> **To do**
**a.** Could you render this sentence from the word-frequency question below into Spanish: "I need a general top words list."
**b.** Answer these about the word-frequency question below:
(i) From which module is defaultdict imported?
(ii) How many of the top words does the code keep?
(iii) What does the asker call the different categories?
**c.** Can you carry on the question about finding the most common words across multiple texts, picking up after its final sentence?

> **Selected text**

Shifu
Shifu

Reputation: 2185

How do I find the most common words in multiple separate texts?

Bit of a simple question really, but I can't seem to crack it. I have a string that is formatted in the following way:

["category1",("data","data","data")]
["category2", ("data","data","data")]

I call the different categories posts and I want to get the most frequent words from the data section. So I tried:

from nltk.tokenize import wordpunct_tokenize
from collections import defaultdict
freq_dict = defaultdict(int)

for cat, text2 in posts:
   tokens = wordpunct_tokenize(text2)
   for token in tokens:
       if token in freq_dict:
           freq_dict[token] += 1
       else:
           freq_dict[token] = 1
   top = sorted(freq_dict, key=freq_dict.get, reverse=True)
   top = top[:50]
   print top

However, this will give me the top words PER post in the string.

I need a general top words list.
However if I take print top out of the for loop, it only gives me the results of the last post.
Does anyone have an idea?

> **Material supplied**
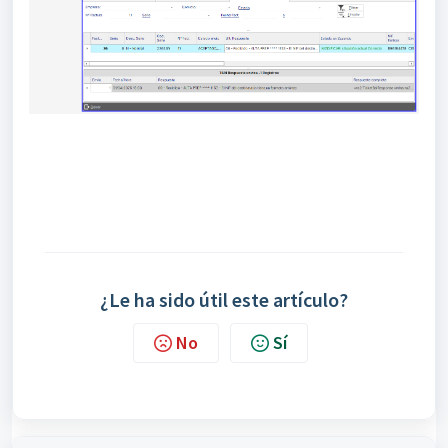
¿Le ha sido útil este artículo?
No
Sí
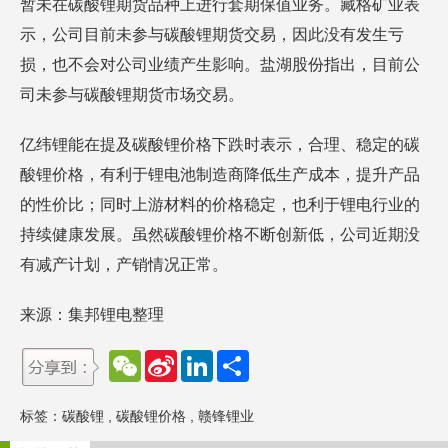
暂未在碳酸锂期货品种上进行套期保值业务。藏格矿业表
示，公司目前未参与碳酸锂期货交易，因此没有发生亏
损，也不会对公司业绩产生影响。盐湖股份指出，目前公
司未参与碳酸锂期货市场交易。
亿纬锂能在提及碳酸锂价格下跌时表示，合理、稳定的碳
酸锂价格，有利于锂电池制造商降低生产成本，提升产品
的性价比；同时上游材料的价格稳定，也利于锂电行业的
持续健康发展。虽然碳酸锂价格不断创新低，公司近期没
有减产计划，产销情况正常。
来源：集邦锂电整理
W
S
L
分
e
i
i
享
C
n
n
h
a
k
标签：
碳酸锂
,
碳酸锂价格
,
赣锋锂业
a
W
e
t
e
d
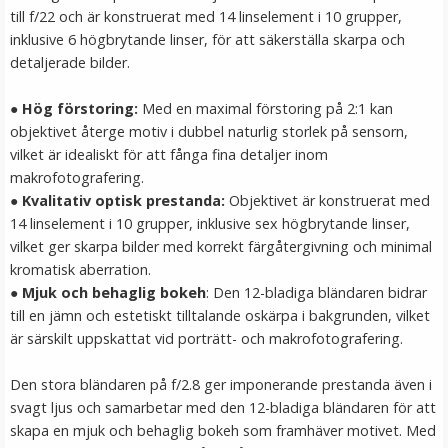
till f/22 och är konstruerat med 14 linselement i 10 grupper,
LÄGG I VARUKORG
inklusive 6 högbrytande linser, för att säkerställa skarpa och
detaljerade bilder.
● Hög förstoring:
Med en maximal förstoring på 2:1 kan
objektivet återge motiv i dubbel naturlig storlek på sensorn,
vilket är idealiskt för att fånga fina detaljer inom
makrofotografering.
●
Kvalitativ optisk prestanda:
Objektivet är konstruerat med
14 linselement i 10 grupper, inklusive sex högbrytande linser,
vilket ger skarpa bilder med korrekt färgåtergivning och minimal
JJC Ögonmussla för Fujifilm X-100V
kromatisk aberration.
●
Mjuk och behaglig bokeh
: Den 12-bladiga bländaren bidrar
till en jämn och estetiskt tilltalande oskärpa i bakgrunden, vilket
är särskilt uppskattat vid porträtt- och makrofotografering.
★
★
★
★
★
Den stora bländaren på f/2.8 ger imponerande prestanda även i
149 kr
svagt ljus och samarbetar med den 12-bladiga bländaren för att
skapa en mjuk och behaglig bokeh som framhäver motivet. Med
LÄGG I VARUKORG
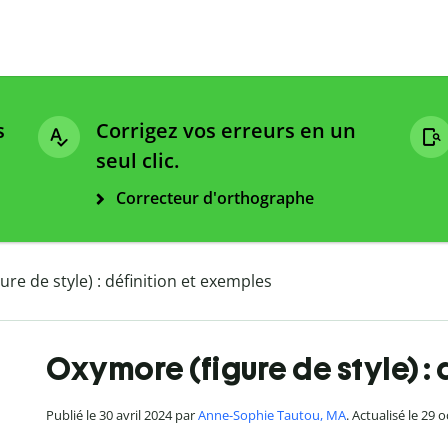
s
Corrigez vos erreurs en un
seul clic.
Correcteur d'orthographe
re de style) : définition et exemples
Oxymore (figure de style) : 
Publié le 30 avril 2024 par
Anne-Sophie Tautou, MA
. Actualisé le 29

---

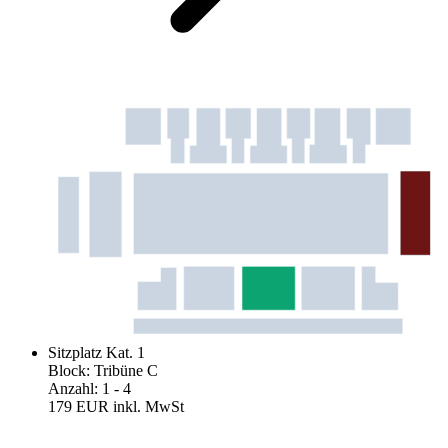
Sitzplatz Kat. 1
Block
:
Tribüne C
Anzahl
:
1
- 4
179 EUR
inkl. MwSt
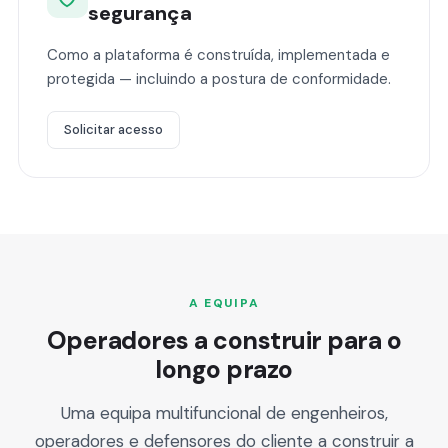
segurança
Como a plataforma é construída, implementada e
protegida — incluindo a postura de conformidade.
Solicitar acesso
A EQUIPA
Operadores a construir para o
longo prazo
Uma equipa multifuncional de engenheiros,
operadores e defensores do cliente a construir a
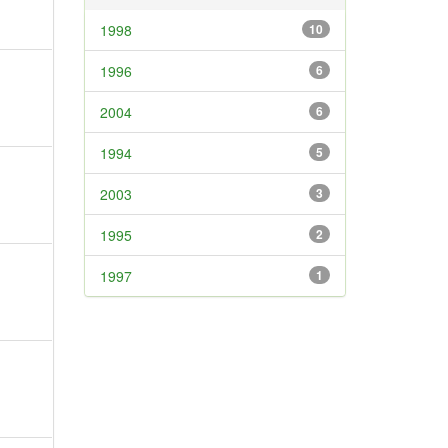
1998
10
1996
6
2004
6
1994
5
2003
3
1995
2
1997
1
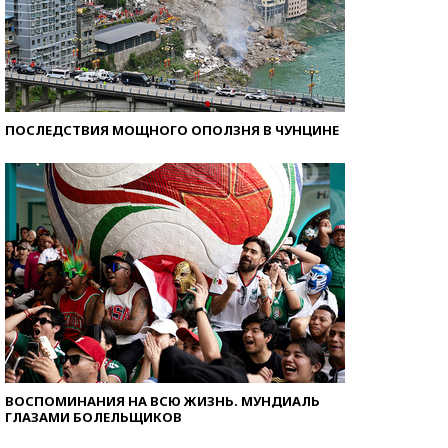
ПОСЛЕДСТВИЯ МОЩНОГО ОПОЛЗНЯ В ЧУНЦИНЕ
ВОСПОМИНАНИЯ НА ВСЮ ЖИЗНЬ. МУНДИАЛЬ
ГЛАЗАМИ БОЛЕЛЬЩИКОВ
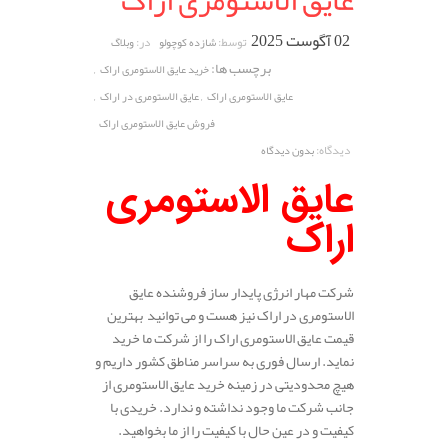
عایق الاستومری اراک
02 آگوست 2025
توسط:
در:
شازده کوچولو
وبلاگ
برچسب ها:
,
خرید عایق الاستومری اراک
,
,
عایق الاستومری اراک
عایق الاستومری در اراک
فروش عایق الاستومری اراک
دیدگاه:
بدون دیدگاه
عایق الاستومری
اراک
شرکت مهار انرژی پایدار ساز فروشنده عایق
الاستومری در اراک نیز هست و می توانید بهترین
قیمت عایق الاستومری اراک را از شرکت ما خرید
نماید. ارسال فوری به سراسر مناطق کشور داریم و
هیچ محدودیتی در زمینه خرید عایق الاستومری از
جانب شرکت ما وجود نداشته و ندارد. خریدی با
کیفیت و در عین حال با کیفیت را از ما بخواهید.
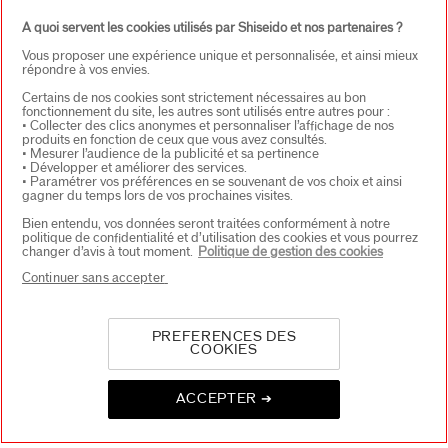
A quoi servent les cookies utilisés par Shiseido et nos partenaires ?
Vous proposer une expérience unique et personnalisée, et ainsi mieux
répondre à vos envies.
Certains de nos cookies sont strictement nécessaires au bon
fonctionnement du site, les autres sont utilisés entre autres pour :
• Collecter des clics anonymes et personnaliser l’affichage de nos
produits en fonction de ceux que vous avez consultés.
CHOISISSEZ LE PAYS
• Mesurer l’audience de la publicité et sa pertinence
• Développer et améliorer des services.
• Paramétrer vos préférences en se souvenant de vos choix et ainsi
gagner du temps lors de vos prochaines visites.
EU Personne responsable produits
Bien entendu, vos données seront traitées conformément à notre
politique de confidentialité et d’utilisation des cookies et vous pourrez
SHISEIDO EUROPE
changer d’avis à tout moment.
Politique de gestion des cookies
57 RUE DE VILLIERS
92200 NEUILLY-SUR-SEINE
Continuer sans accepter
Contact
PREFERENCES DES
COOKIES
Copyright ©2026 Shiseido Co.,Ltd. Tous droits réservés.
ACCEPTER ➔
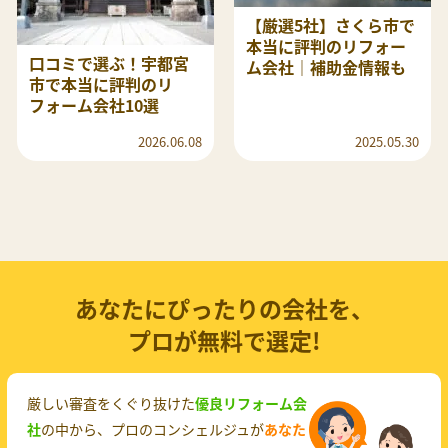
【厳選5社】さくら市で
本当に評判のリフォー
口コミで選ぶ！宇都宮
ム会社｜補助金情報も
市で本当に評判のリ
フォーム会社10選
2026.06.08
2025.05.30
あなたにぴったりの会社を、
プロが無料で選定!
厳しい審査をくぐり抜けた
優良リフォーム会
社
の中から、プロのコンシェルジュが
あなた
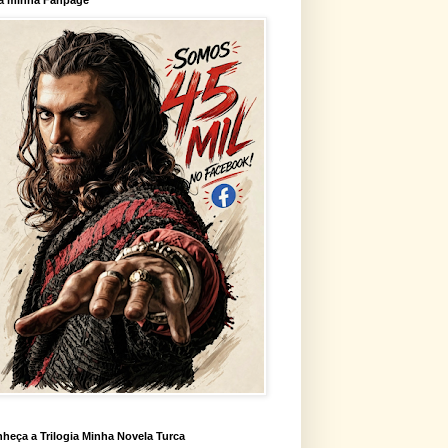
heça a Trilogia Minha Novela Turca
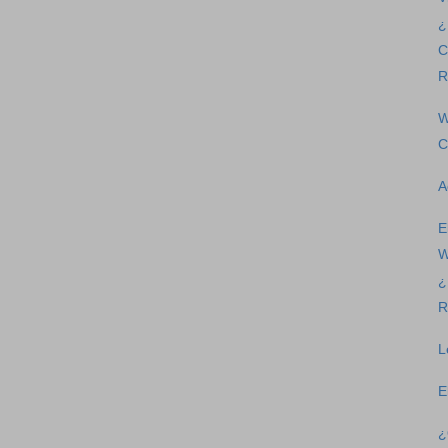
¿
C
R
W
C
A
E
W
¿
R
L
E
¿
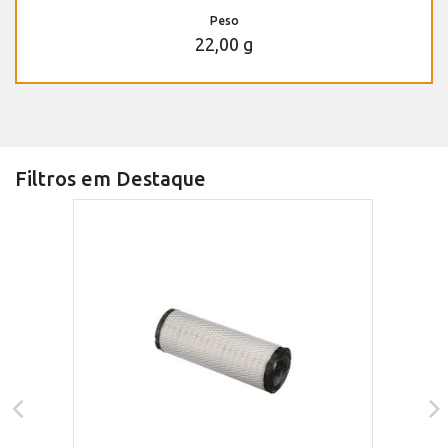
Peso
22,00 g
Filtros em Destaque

> **Your written answers**
**a.** Necesito una lista general de las palabras más frecuentes.

**b.**
(i) collections
(ii) 50
(iii) posts

**c.**
Upvotes: 4

Views: 3904

Answers (4)

Janus Troelsen
Janus Troelsen

Reputation: 21318

from itertools import chain
from collections import Counter
from nltk.tokenize import wordpunct_tokenize
texts=["a quick brown car", "a fast yellow rose", "a quick night rider", "a yellow officer"]
print Counter(chain.from_iterable(wordpunct_tokenize(x) for x in texts)).most_common(3)

outputs:

[('a', 4), ('yellow', 2), ('quick', 2)]

As you can see in the documentation for Counter.most_common, the returned list is sorted.

To use with your code, you can do

texts = (x[1] for x in posts)

or you can do

... wordpunct_tokenize(x[1]) for x in texts ...

If your posts actually look like this:

posts=[("category1",["a quick brown car", "a fast yellow rose"]), ("category2",["a quick night rider", "a yellow officer"])]

You can get rid of the categories:

texts = list(chain.from_iterable(x[1] for x in posts))

(texts will be ['a quick brown car', 'a fast yellow rose', 'a quick night rider', 'a yellow officer'])

You can then use that in the snippet of the top of this answer.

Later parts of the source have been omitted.